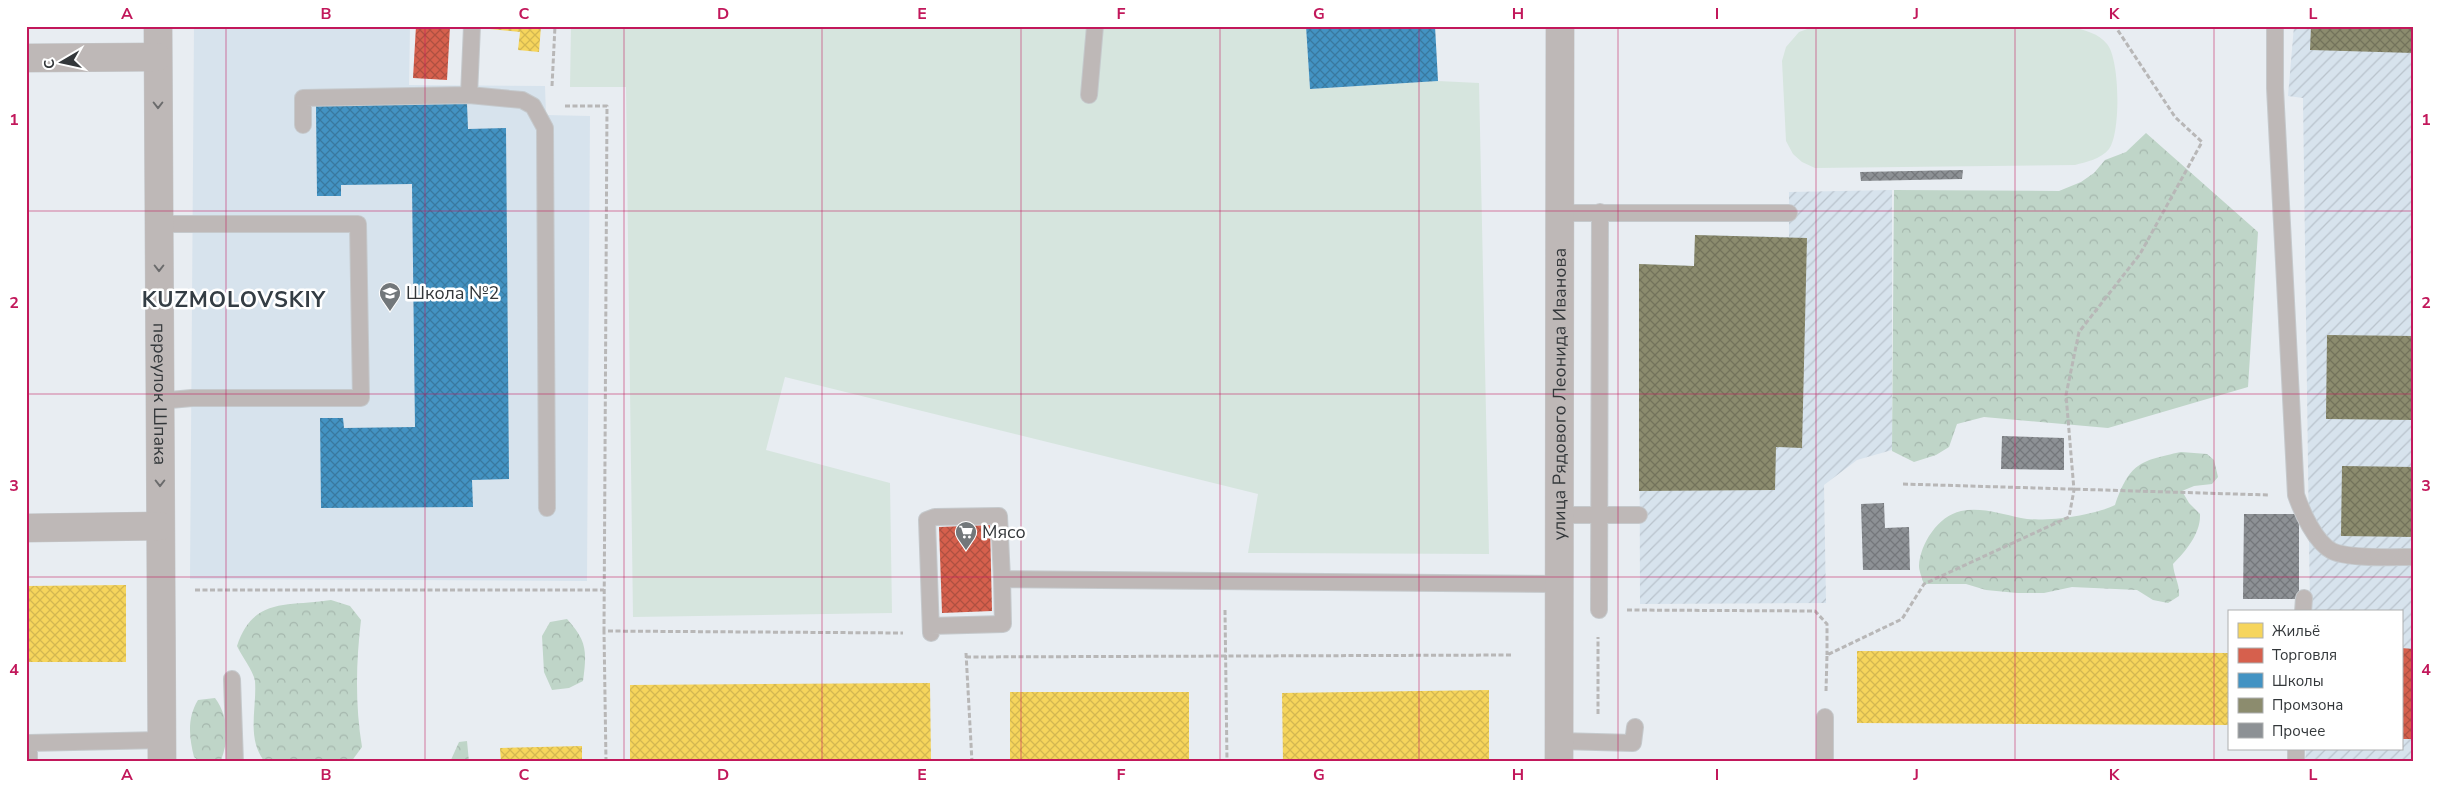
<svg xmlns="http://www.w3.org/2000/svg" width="2440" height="788" font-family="'Nunito Sans',sans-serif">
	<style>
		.industrial { fill: url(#industrial-furrows) }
		.built { fill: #d7e3ed }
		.green { fill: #d6e5de }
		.forest { fill: url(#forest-crowns) }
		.homes { fill: url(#homes-cross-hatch) }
		.shops { fill: url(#shops-cross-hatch) }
		.schools { fill: url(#schools-cross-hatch) }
		.industry { fill: url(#industry-cross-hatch) }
		.building { fill: url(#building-cross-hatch) }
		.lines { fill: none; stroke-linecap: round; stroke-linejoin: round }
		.lane-casing { stroke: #c5c9cc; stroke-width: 18 }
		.street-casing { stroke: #c5c9cc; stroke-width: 29 }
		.path { stroke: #b8b7b7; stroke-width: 3; stroke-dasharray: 5 2.5; stroke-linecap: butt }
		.lane { stroke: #beb8b7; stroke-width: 16 }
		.street { stroke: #beb8b7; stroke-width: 28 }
		.oneway { stroke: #6b6b6c }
		.grid { fill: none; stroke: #c2185b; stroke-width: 1; stroke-opacity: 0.55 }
		.labels { text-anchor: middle; stroke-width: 5; stroke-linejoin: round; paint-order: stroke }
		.poi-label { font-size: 18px; fill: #33373a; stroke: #fff; text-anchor: start }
		.street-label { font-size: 18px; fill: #33373a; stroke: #fff }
		.district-label { font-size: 22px; font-weight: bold; letter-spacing: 1px; fill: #343d44; stroke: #fff }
		.neatline { fill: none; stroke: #c2185b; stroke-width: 2 }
		.grid-label { font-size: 16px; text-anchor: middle; font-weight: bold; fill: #c2185b }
	</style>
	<defs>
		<pattern id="industrial-furrows" width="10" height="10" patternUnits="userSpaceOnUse" patternTransform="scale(1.25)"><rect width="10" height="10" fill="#d7e3ed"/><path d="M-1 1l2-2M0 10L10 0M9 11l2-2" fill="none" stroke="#b9c3cc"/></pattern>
		<pattern id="forest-crowns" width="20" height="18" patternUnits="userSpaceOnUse" patternTransform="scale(1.25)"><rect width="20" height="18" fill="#bfd5c8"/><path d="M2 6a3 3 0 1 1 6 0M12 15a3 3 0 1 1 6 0" fill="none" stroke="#a5b7ad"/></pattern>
		<pattern id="homes-cross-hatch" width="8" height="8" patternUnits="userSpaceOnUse" patternTransform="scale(1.25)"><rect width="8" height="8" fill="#f6d55c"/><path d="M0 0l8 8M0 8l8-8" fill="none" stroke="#d3b751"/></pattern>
		<pattern id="shops-cross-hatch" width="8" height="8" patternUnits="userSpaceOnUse" patternTransform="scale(1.25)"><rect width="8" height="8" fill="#d6604d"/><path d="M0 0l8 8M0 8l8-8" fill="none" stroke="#ae5041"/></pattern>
		<pattern id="schools-cross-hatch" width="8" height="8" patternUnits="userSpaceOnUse" patternTransform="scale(1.25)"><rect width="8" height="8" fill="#4393c3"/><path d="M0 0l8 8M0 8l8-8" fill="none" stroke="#39799f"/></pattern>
		<pattern id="industry-cross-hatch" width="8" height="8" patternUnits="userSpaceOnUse" patternTransform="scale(1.25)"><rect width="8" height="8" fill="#8c8c6e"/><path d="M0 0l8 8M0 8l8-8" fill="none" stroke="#73735b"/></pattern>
		<pattern id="building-cross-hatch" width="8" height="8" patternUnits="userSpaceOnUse" patternTransform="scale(1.25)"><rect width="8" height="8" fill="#8d9195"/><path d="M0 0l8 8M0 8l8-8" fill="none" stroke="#74777b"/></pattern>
	</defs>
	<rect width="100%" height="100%" fill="#e8edf2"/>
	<path class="industrial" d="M2294,26H2414V762H2305L2306,749H2401V612H2310L2303,98L2288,96Z
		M1892,190V450L1857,460L1824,485L1826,603L1640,604L1639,264L1694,266L1695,235L1789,237V192Z"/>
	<path class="built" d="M194,26H410L409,85L545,86L546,115L590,116L587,581L190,579Z"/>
	<path class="green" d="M571,26H1306L1310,89L1438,81L1479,83L1489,554L1248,553L1258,494L785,377L766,450L890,483L892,613L633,617L626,87H570Z
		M1813,27H2073C2086,31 2098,33 2107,44C2120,59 2121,133 2109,149C2101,159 2086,162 2075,165L1815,168L1802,162L1793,154L1786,141L1782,61L1786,47L1799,32Z"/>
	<path class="forest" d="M2146,133L2258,232L2248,387L2108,428L1984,417L1957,424L1949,447L1936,455L1914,462L1892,451L1894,190L2059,191L2081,182L2094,173L2105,160L2126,152Z
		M2181,452L2207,454L2214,460L2218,477L2212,484L2194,486L2182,491L2189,503L2200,514C2201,533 2186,551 2173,564C2174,577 2180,584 2179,596L2168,603L2153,600L2137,590L2072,587L2044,593H2017L1986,590L1966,584H1924C1922,578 1919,571 1919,566C1920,544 1938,516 1961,511C1982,507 2001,514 2021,518C2043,523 2096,515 2115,505C2130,463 2139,461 2181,452Z
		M331,600L350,606L361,620C356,662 355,705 362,747L351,762H265C246,739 257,709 255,681C253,670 242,657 237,646C253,596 289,607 331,600Z
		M567,619C587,641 587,651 583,681L569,688L552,690L544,672L542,636L550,622Z
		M215,698C229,717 229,740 221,760L201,762L194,757C189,737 187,718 198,700Z
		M467,741L469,762H450L459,742Z"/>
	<path class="homes" d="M490,26H541L539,52L518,50L520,32L490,29Z
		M126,585V662H26V586Z
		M1857,651L2229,653V725L1857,723Z
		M930,683L931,762H630V685Z
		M1489,690V762H1283L1282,693Z
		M1010,692H1189V762H1010Z
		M582,746V762H501L500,748Z"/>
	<path class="shops" d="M416,26H450L447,80L413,78Z
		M990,525L992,611L942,613L939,527Z
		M2401,648L2414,649V739H2401Z"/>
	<path class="schools" d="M1306,26H1435L1438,81L1310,89Z
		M467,104L468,129L506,128L509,479L472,480L473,507L321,508L320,418H343L344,428L415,427L412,184L341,185V196H317L316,105Z"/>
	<path class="industry" d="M2311,26H2414V53L2310,50Z
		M1695,235L1807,238L1802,448L1776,447L1775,490L1639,491V264L1694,266Z
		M2327,335L2414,336V420L2326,419Z
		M2342,466L2414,467V537L2341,536Z"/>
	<path class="building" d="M1963,170L1962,179L1861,181L1860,172Z
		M2002,436L2064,438V470L2001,469Z
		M1884,503L1885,528L1909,527L1910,570H1863L1861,504Z
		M2244,514H2299V599H2243Z"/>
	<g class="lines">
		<g class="lane-casing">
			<path id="lane" d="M472,26L469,95L522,100L533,106L545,128L547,508
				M2275,26V88L2296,495C2302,512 2315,542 2332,551C2348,559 2394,557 2414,557
				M1089,95L1095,26
				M303,125V98L469,95
				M1560,213H1789
				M158,224H358L361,398H192L159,401
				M1559,515H1639
				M1599,610L1600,212
				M2303,612L2304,598
				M931,626L1003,624L1002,579
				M931,633L927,520L935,517L999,516L1002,579L1559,584
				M232,679L235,762
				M1825,717V762
				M1559,741L1633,743L1635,727
				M29,762V743L161,740
				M2296,762V749"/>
		</g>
		<g class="street-casing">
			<g id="street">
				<path id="s1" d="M158,26L162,762"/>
				<path d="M26,58L157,57"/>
				<path d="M26,528L160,526"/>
				<path id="s2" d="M1559,762L1560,26"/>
			</g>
		</g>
		<path class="path" d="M552,86L555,26
			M565,106H607L604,631
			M1903,484L2268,495
			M195,590H604
			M1225,610L1227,762
			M1627,610L1815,611L1827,624V655
			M966,653L972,762
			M966,657L1513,655
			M1826,691L1827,655L1902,619L1924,584L2069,517L2074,490L2066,395L2079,332L2140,254L2202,142L2175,117L2115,26
			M1598,714V637
			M606,762L604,631L903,633"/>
		<use href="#lane" class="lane"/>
		<use href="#street" class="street"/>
	</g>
	<defs><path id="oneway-chevron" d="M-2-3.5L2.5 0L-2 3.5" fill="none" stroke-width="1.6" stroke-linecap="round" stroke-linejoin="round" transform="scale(1.25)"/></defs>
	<g class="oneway">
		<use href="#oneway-chevron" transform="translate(158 105) rotate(90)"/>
		<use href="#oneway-chevron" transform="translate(159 268) rotate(90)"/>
		<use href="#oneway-chevron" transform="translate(160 483) rotate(90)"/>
	</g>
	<path class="grid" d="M226,26V762M425,26V762M624,26V762M822,26V762M1021,26V762M1220,26V762M1419,26V762M1618,26V762M1816,26V762M2015,26V762M2214,26V762M26,211H2414M26,394H2414M26,577H2414"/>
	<defs>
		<g id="school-pin" transform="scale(1.125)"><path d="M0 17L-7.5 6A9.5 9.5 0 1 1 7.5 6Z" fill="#72777a" stroke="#fff"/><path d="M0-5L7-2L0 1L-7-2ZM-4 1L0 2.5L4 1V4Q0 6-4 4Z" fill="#fff"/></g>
		<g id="supermarket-pin" transform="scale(1.125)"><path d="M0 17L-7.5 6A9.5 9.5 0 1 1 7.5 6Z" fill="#72777a" stroke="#fff"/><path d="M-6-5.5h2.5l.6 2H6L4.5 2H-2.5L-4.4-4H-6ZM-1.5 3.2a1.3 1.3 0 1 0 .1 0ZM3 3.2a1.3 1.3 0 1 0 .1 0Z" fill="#fff"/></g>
	</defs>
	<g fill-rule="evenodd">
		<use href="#school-pin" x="390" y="293"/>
		<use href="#supermarket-pin" x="966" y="532"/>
	</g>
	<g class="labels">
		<g class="poi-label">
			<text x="406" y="299">Школа №2</text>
			<text x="982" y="538">Мясо</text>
		</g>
		<g class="street-label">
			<text dy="6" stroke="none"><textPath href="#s1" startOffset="368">переулок Шпака</textPath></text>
			<text dy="6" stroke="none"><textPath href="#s2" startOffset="368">улица Рядового Леонида Иванова</textPath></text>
		</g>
		<g class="district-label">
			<text x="234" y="307">KUZMOLOVSKIY</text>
		</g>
	</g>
	<rect width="2440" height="788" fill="none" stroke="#ffffff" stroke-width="55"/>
	<rect x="2228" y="610" width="175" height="140" fill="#ffffff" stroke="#adafb0"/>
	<rect x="2238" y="623" width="25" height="15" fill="#f6d55c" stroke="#adafb0"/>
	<text x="2272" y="636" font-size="15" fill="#33373a">Жильё</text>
	<rect x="2238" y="648" width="25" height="15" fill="#d6604d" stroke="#adafb0"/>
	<text x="2272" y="660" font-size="15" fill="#33373a">Торговля</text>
	<rect x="2238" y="673" width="25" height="15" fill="#4393c3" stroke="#adafb0"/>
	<text x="2272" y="686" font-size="15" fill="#33373a">Школы</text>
	<rect x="2238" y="698" width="25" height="15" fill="#8c8c6e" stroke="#adafb0"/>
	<text x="2272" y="710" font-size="15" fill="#33373a">Промзона</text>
	<rect x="2238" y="723" width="25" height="15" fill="#8d9195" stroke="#adafb0"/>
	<text x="2272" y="736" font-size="15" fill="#33373a">Прочее</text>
	<g transform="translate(62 62) rotate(261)" stroke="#ffffff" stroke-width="4" paint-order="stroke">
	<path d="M0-4L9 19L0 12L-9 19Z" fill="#33373a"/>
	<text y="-8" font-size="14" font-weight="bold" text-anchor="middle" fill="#33373a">С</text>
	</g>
	<rect x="28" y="28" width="2384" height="732" class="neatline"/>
	<g class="grid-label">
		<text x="127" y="19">A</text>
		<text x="326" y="19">B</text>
		<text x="524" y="19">C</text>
		<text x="723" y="19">D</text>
		<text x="922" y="19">E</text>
		<text x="1121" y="19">F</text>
		<text x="1319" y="19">G</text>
		<text x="1518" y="19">H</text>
		<text x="1717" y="19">I</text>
		<text x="1916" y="19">J</text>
		<text x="2114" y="19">K</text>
		<text x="2313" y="19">L</text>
		<text x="14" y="125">1</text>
		<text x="2426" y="125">1</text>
		<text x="14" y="308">2</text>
		<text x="2426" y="308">2</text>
		<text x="14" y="491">3</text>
		<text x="2426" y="491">3</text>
		<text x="14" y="675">4</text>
		<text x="2426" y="675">4</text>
		<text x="127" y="780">A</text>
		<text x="326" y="780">B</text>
		<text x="524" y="780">C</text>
		<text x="723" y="780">D</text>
		<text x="922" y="780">E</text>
		<text x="1121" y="780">F</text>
		<text x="1319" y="780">G</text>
		<text x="1518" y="780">H</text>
		<text x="1717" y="780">I</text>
		<text x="1916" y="780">J</text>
		<text x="2114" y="780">K</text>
		<text x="2313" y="780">L</text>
	</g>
</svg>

__About this exercise__: Please copy each line of the records above in which the word "lines" can be found.

__Result below__:
		.lines { fill: none; stroke-linecap: round; stroke-linejoin: round }
	<g class="lines">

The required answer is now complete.